TASK ITEM
Count the lines in the records below that contain the string "ArrayList", matching case exactly, and reply with that number alone.
──────────────────────────────
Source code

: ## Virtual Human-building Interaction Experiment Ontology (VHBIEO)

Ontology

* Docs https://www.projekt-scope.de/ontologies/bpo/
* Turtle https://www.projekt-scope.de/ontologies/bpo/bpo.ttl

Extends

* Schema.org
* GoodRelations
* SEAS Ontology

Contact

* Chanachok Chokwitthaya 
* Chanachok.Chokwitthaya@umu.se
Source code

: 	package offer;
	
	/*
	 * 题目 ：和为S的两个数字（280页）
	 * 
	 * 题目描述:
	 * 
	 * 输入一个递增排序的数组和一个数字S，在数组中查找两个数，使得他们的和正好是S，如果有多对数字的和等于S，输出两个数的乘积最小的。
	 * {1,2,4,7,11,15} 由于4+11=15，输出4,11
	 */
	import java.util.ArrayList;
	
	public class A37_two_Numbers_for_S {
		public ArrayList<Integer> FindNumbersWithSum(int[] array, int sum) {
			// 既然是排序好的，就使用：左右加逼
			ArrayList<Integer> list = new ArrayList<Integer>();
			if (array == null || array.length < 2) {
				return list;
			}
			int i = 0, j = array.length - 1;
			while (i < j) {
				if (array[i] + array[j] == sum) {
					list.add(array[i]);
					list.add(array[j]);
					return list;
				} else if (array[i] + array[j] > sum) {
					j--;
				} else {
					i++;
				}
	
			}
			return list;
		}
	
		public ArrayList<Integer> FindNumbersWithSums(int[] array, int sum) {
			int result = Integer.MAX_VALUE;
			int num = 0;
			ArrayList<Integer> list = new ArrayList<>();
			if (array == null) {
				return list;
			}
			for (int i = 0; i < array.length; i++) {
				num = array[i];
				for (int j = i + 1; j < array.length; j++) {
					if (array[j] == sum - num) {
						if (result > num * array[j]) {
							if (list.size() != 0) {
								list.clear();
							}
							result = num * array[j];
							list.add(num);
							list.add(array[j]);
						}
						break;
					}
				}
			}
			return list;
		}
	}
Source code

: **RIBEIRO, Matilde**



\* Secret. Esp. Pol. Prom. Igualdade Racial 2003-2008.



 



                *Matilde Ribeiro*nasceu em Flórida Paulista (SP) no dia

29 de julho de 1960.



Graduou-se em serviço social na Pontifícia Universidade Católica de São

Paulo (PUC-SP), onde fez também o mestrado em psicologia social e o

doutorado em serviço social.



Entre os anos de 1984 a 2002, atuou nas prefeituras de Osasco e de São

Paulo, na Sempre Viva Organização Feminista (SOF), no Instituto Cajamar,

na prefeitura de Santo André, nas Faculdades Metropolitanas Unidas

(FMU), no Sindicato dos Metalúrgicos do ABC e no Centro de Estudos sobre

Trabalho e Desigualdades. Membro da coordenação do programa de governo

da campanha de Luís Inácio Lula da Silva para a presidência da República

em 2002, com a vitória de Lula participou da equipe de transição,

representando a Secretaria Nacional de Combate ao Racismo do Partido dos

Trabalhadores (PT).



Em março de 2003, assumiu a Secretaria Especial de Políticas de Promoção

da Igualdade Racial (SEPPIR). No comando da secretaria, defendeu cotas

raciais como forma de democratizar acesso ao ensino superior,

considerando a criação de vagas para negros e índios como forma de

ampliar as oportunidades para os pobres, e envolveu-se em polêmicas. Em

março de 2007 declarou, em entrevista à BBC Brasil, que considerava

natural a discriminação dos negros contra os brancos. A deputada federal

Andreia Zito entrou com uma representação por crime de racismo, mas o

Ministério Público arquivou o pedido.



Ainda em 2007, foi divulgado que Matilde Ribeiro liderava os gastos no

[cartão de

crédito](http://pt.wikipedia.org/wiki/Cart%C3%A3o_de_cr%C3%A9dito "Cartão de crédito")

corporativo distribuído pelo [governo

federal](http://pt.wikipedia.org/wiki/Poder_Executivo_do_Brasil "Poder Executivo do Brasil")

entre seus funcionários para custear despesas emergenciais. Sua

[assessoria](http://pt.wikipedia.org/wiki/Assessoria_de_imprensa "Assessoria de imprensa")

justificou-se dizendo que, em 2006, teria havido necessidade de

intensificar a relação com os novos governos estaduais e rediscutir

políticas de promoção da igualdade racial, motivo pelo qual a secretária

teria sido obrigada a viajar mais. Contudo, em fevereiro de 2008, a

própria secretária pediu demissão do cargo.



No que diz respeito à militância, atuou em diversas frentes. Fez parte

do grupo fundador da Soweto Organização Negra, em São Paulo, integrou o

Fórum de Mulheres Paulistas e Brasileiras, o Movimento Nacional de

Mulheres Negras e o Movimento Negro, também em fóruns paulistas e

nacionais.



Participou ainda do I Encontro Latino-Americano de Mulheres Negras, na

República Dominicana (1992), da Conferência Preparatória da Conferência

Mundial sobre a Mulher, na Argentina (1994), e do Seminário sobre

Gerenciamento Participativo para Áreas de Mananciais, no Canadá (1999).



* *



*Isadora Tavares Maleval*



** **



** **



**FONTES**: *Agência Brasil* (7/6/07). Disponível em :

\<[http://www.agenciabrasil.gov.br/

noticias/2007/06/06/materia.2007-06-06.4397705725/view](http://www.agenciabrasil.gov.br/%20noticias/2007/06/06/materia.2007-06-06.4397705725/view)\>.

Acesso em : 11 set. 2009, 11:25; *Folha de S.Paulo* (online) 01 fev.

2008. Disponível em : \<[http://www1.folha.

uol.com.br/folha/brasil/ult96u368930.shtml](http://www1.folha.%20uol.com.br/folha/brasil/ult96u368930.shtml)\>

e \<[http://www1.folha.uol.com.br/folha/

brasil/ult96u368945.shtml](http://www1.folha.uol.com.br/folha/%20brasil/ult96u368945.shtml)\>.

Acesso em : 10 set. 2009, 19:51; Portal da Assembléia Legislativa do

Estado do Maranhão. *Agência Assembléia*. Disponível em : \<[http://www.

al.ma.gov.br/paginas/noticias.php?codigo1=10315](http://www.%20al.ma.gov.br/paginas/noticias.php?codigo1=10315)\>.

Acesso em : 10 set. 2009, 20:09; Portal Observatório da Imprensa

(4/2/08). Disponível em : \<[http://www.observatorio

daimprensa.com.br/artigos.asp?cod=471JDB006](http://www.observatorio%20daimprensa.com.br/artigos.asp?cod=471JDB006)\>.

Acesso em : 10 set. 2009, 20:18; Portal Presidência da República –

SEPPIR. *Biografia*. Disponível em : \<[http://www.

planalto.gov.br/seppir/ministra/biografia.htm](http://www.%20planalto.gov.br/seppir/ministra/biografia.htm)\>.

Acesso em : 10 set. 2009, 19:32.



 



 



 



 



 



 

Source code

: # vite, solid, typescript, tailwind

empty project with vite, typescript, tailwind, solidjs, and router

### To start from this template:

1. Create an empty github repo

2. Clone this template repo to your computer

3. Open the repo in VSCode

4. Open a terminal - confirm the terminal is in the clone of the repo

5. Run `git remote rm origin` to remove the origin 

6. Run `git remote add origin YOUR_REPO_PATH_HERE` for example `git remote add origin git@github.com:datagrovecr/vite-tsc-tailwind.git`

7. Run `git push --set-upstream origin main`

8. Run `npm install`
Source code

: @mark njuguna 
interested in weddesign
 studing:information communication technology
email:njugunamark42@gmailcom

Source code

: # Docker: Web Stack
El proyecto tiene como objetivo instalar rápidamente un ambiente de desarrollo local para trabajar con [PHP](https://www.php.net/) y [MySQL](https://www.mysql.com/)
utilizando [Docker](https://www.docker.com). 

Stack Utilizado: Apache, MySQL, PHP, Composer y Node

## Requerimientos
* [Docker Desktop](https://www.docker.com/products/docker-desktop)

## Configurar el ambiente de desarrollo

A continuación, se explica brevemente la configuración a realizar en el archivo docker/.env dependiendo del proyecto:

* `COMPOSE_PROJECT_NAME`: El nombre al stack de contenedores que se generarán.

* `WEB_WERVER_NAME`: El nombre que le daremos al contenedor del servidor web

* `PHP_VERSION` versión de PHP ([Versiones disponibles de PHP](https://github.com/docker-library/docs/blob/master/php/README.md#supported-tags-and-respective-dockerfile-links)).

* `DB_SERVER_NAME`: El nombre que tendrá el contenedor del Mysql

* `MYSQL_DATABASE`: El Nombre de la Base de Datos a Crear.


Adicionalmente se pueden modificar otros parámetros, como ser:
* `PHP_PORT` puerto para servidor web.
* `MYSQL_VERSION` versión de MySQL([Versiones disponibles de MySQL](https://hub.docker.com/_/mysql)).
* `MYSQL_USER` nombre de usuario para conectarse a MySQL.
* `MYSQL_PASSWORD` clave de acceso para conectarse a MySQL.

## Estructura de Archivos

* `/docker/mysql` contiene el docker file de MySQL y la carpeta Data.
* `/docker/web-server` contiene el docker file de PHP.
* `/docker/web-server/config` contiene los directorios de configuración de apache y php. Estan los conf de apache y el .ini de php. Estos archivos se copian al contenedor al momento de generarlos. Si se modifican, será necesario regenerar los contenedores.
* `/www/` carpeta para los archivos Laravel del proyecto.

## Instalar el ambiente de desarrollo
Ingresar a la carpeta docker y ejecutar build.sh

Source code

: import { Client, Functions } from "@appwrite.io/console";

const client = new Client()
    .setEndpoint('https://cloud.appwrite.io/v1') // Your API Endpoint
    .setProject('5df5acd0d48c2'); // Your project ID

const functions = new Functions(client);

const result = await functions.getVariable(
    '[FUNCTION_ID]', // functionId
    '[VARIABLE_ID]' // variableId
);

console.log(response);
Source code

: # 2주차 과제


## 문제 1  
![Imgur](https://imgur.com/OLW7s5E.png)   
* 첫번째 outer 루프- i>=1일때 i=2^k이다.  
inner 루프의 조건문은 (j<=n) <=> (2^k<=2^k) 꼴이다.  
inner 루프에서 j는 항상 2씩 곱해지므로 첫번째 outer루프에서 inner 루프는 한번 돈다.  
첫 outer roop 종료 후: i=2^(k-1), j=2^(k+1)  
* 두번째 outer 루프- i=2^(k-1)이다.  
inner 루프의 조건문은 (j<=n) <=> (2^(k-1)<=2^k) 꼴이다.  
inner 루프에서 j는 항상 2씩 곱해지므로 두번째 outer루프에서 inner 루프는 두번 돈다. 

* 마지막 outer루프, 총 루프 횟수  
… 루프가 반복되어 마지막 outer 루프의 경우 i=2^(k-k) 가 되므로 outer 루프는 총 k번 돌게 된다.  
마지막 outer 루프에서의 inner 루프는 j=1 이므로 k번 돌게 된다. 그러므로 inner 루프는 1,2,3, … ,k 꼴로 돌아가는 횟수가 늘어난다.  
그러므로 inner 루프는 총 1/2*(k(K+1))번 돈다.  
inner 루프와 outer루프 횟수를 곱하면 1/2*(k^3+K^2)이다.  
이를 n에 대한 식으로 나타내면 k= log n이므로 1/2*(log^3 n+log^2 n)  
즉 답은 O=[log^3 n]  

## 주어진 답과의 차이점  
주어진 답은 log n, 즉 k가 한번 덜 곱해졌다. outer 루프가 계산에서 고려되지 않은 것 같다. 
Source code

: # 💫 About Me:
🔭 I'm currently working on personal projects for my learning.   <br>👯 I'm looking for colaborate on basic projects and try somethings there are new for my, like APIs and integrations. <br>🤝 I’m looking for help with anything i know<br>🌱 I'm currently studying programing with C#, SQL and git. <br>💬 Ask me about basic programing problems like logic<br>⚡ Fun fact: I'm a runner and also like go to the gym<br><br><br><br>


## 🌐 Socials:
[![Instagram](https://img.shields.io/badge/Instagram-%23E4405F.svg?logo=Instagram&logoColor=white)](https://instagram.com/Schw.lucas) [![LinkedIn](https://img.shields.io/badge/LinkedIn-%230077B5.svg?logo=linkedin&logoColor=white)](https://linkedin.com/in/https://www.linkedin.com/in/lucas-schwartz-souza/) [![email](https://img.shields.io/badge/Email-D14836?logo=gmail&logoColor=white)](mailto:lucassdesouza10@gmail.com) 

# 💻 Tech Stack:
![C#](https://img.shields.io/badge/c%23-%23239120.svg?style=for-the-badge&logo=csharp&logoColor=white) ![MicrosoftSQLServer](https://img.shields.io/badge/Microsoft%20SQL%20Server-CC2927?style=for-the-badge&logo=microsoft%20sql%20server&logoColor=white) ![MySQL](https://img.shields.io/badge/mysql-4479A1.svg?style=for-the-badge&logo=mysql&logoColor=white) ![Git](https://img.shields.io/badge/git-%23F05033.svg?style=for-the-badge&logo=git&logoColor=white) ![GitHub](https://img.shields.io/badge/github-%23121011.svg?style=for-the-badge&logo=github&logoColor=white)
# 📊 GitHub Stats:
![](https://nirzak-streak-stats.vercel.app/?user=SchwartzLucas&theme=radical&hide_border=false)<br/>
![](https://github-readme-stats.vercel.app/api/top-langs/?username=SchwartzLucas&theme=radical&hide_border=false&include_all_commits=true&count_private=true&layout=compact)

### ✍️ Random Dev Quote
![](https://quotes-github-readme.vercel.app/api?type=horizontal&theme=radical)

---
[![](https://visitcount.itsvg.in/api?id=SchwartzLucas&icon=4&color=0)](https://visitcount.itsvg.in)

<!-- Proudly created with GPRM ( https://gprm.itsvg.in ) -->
──────────────────────────────
THE COMPLETED TASK
5